Job Description
We are seeking a skilled Data Engineer to design, build, and optimize large‑scale batch data pipelines in a cloud environment. This role focuses on reliability, performance, and data quality, supporting analytics and downstream consumers through well‑engineered big‑data solutions. The ideal candidate has strong experience with Apache Spark, cloud data platforms (GCP preferred), and writing performant SQL at scale.
Key Responsibilities
Design, develop, and maintain batch data pipelines using Apache Spark, Hadoop, Hive, or similar frameworks in a cloud environment.
Build highly optimized, fault‑tolerant, and SLA‑driven data pipelines that operate reliably at scale.
Leverage Google Cloud Platform (GCP) services such as BigQuery, GCS, Dataproc, and Pub/Sub to support data ingestion, processing, and storage.
Write and optimize SQL queries (BigQuery SQL and/or Spark SQL) for data analysis, profiling, and performance tuning.

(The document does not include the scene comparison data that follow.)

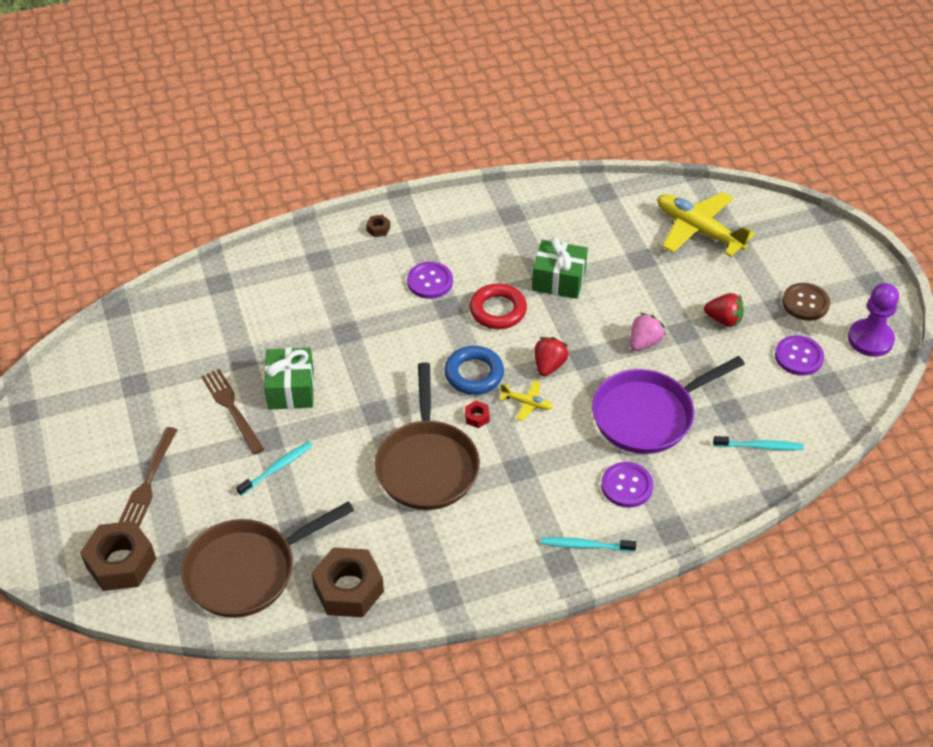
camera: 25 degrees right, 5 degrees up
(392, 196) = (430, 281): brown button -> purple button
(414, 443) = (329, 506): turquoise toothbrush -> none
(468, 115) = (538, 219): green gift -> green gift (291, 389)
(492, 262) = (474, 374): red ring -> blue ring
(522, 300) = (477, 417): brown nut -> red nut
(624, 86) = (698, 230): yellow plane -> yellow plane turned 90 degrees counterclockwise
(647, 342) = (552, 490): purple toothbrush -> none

Collaborate closely with analytics, data science, and downstream consumers to ensure data availability, correctness, and usability.
Monitor and troubleshoot pipeline failures; implement alerting, retries, and data quality checks.
Improve pipeline performance through partitioning, clustering, resource tuning, and query optimization.
Follow software engineering best practices, including version control, testing, and documentation.
We are a company committed to creating diverse and inclusive environments where people can bring their full, authentic selves to work every day. We are an equal opportunity/affirmative action employer that believes everyone matters. Qualified candidates will receive consideration for employment regardless of their race, color, ethnicity, religion, sex (including pregnancy), sexual orientation, gender identity and expression, marital status, national origin, ancestry, genetic factors, age, disability, protected veteran status, military or uniformed service member status, or any other status or characteristic protected by applicable laws, regulations, and ordinances. If you need assistance and/or a reasonable accommodation due to a disability during the application or recruiting process, please send a request to HR@insightglobal.com.To learn more about how we collect, keep, and process your private information, please review Insight Global's Workforce Privacy Policy: https://insightglobal.com/workforce-privacy-policy/.
Required Skills & Experience
Strong experience with big data technologies such as Apache Spark, Hadoop, and Hive.
Hands‑on experience building batch data pipelines with a focus on performance, scalability, SLA adherence, and fault tolerance.
Strong programming skills in Python and/or Scala, with deep experience using Spark for data processing and analytics.
Experience working with GCP services including BigQuery, Google Cloud Storage (GCS), Dataproc, and Pub/Sub.
Solid experience writing and optimizing SQL, preferably BigQuery SQL and/or Spark SQL.
Strong understanding of data modeling, ETL/ELT patterns, and data quality best practices.
Experience with Kafka or similar messaging/streaming platforms.
Familiarity with workflow orchestration tools (e.g., Airflow or Cloud Composer).
Experience deploying and operating data pipelines in production cloud environments (GCP preferred, Azure acceptable).
Strong troubleshooting skills and ability to optimize pipelines under real‑world constraints.
Benefit packages for this role will start on the 1st day of employment and include medical, dental, and vision insurance, as well as HSA, FSA, and DCFSA account options, and 401k retirement account access with employer matching. Employees in this role are also entitled to paid sick leave and/or other paid time off as provided by applicable law.